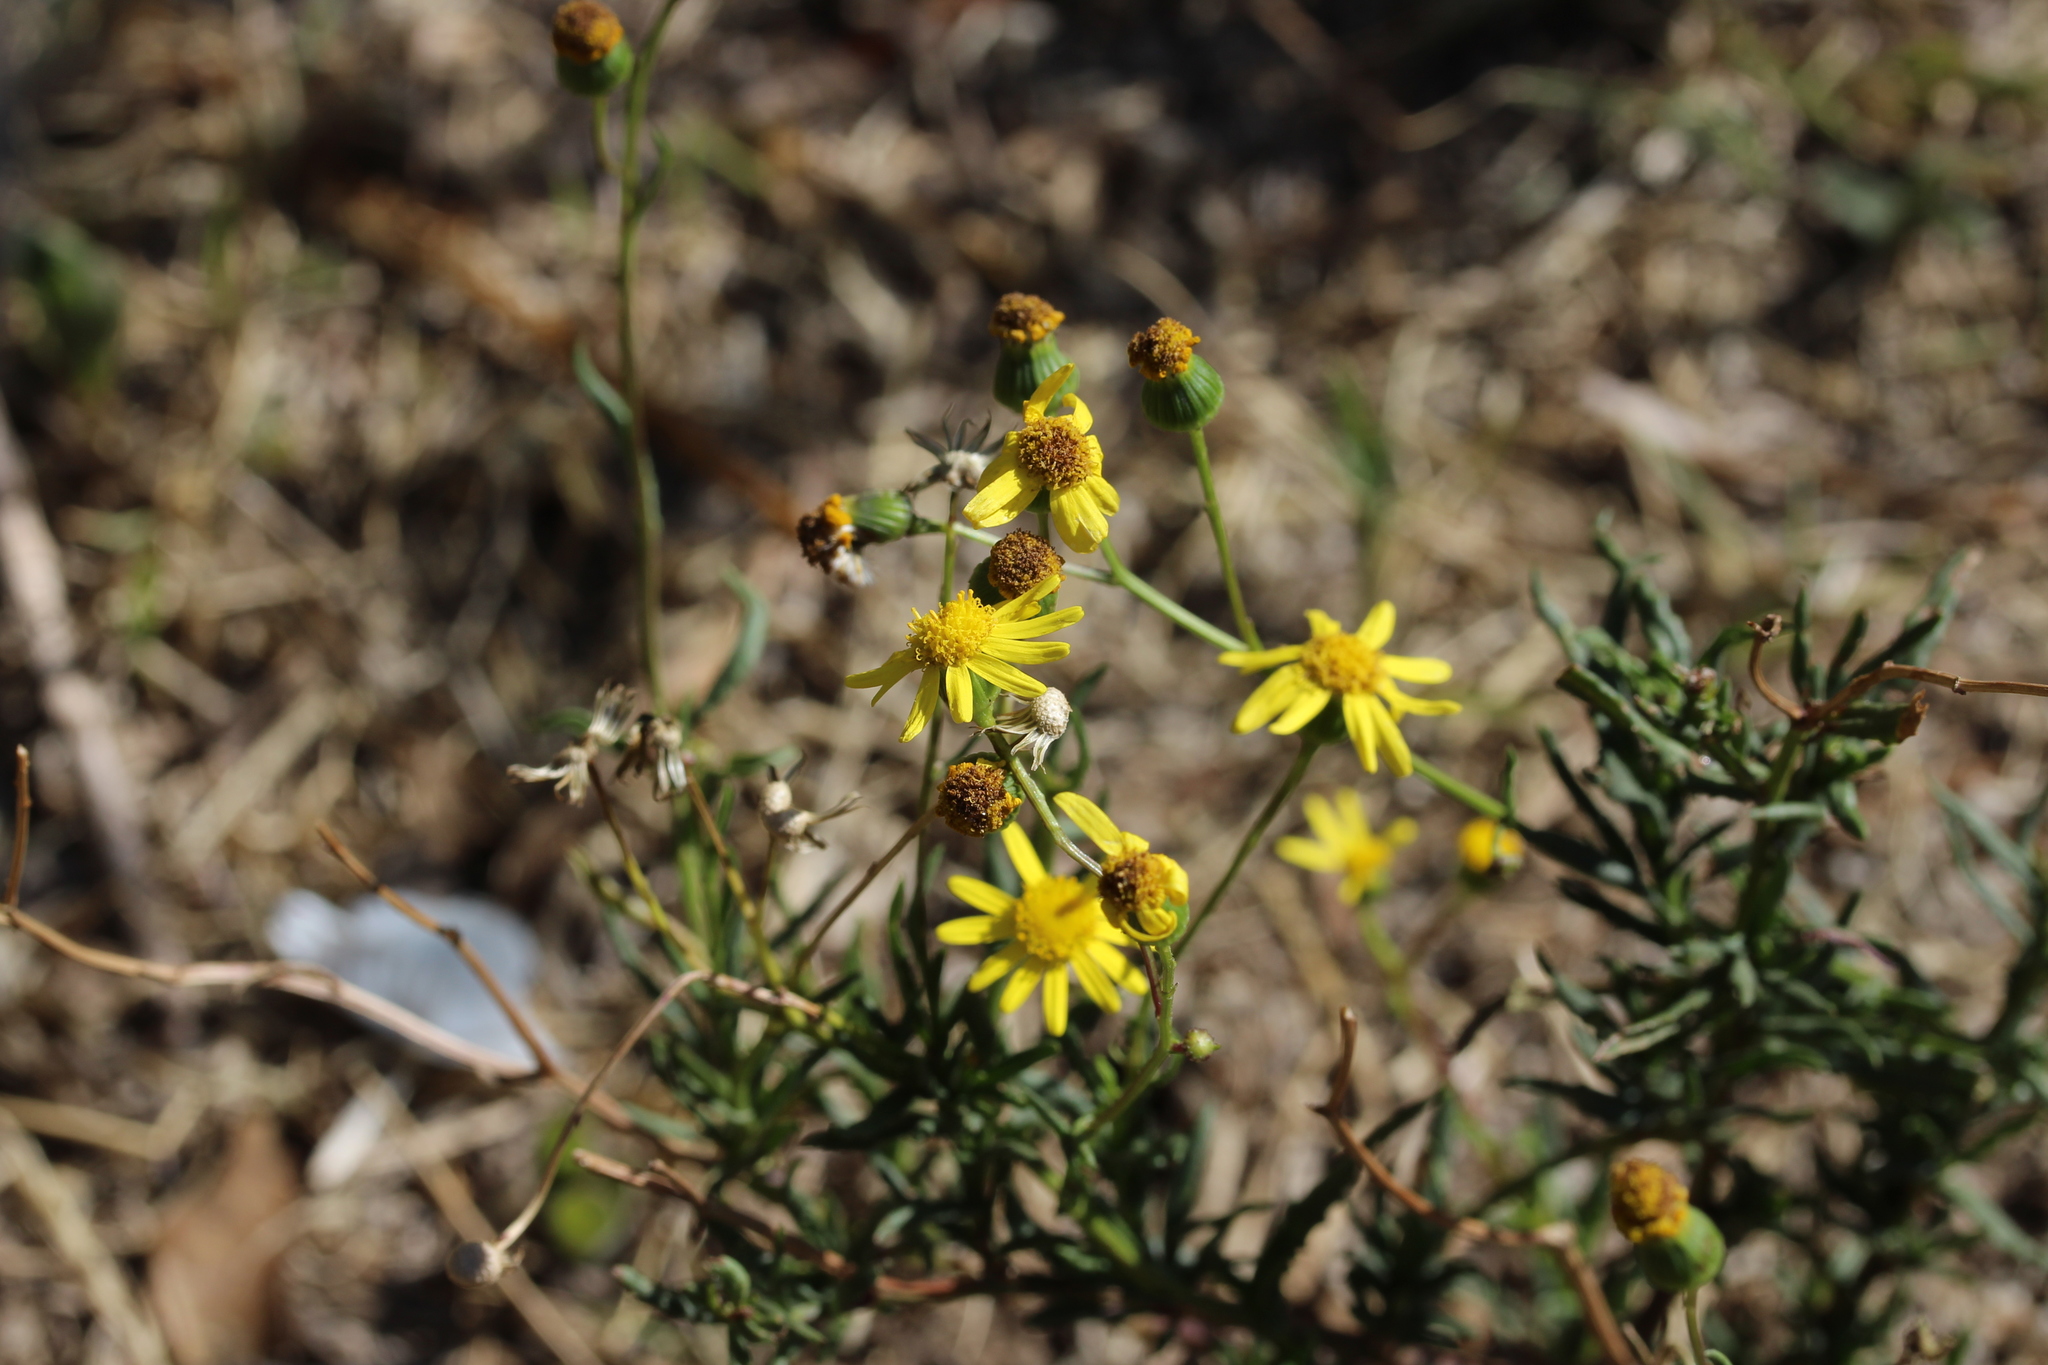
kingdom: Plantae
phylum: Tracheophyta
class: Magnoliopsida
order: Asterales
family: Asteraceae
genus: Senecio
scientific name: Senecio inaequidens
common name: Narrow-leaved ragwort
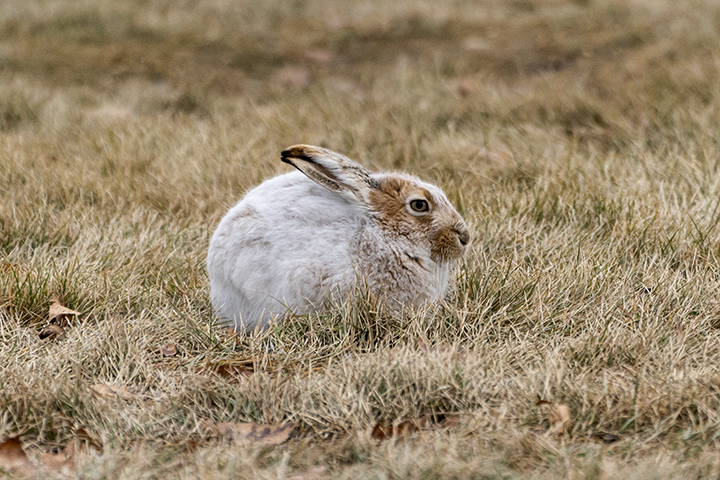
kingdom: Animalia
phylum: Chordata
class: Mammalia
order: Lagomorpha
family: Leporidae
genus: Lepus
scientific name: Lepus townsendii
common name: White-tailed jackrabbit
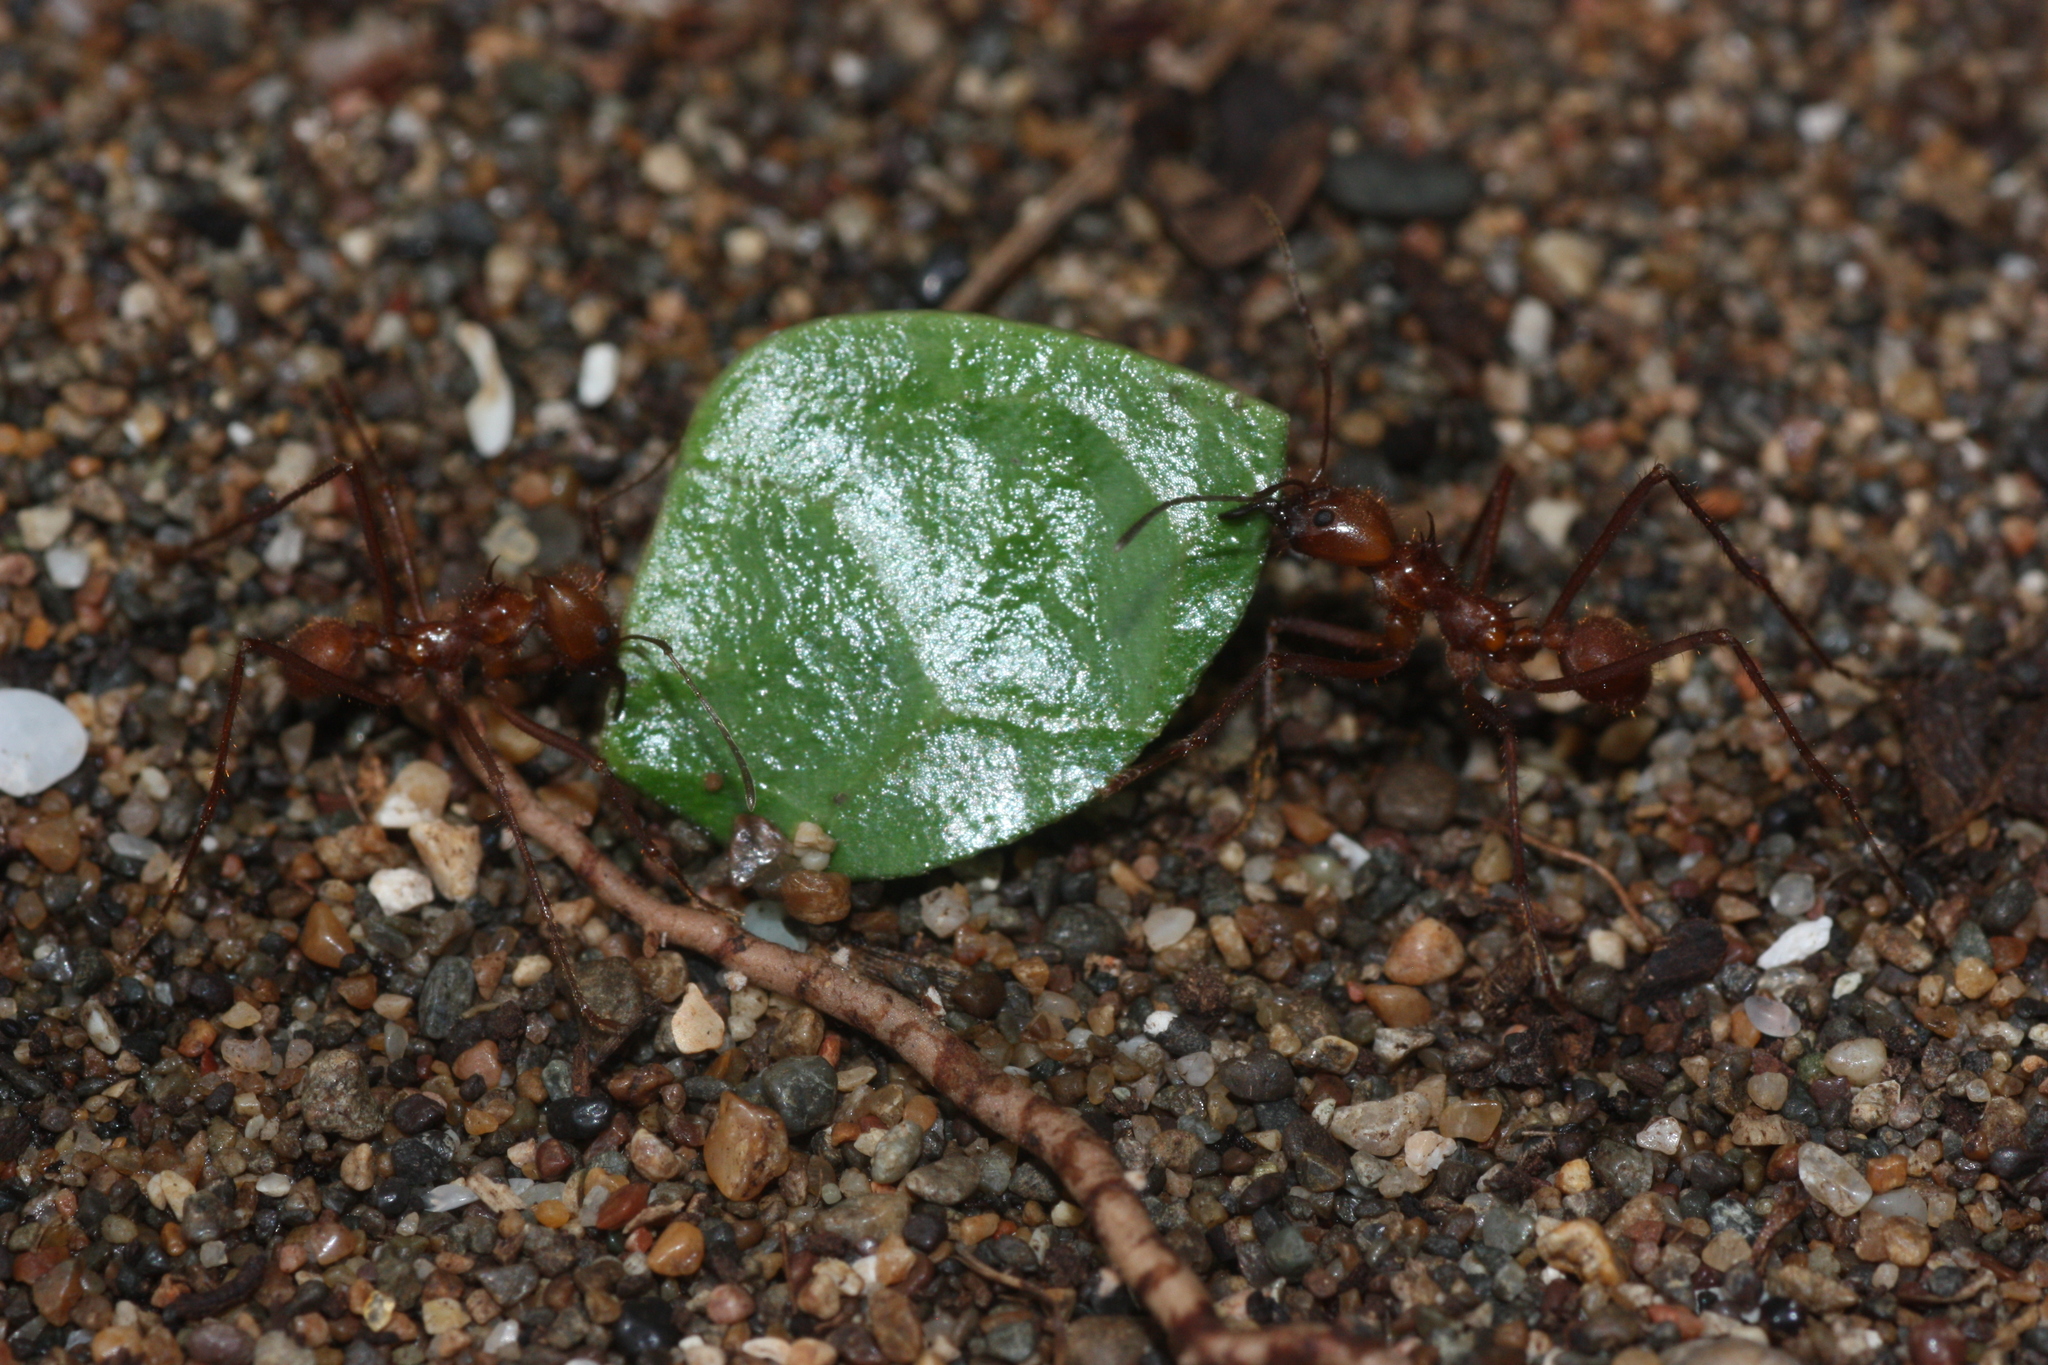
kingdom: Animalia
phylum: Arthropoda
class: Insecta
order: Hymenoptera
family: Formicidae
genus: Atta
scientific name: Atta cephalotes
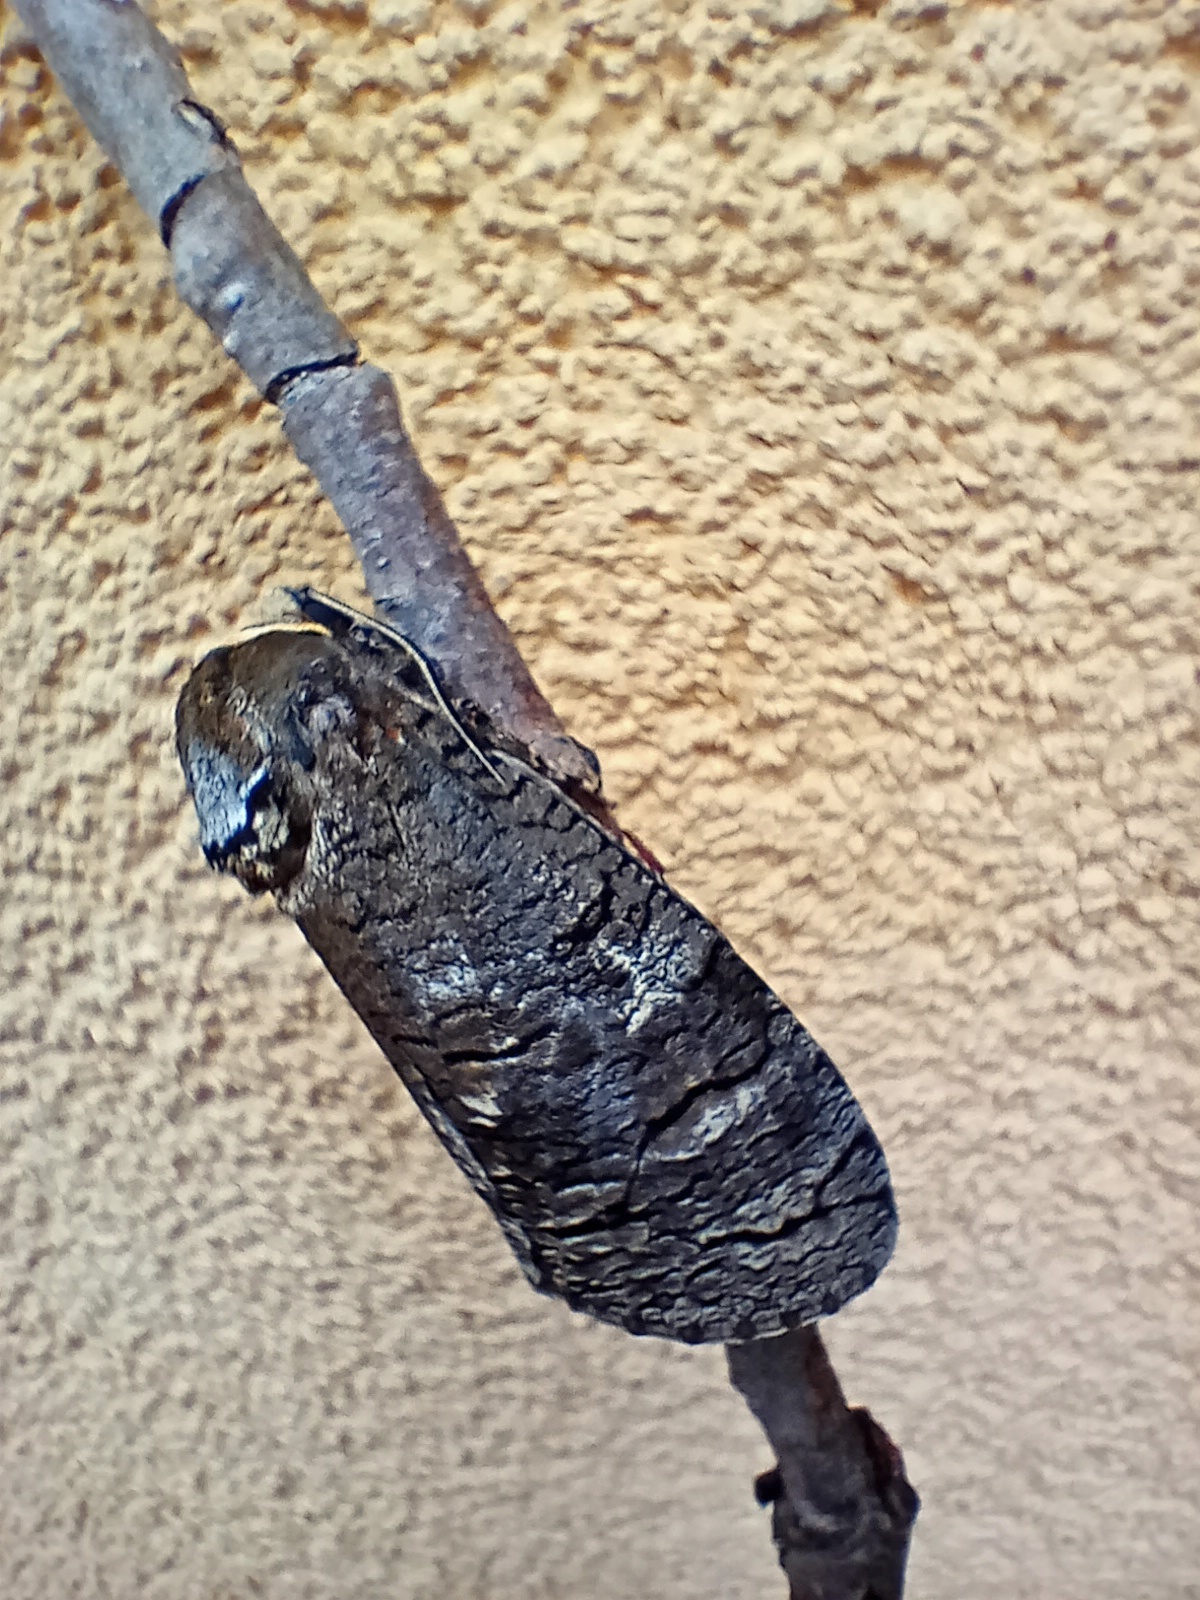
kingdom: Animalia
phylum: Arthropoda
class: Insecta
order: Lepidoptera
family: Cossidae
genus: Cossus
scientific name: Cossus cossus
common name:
****
§ **Requirements**: Copy every line above word for word, and leave the pictures out of your copy.

§ **Response to the task**:
kingdom: Plantae
phylum: Tracheophyta
class: Magnoliopsida
order: Asterales
family: Asteraceae
genus: Senecio
scientific name: Senecio inaequidens
common name: Narrow-leaved ragwort
kingdom: Animalia
phylum: Chordata
class: Mammalia
order: Lagomorpha
family: Leporidae
genus: Lepus
scientific name: Lepus townsendii
common name: White-tailed jackrabbit
kingdom: Animalia
phylum: Arthropoda
class: Insecta
order: Hymenoptera
family: Formicidae
genus: Atta
scientific name: Atta cephalotes
kingdom: Animalia
phylum: Arthropoda
class: Insecta
order: Lepidoptera
family: Cossidae
genus: Cossus
scientific name: Cossus cossus
common name:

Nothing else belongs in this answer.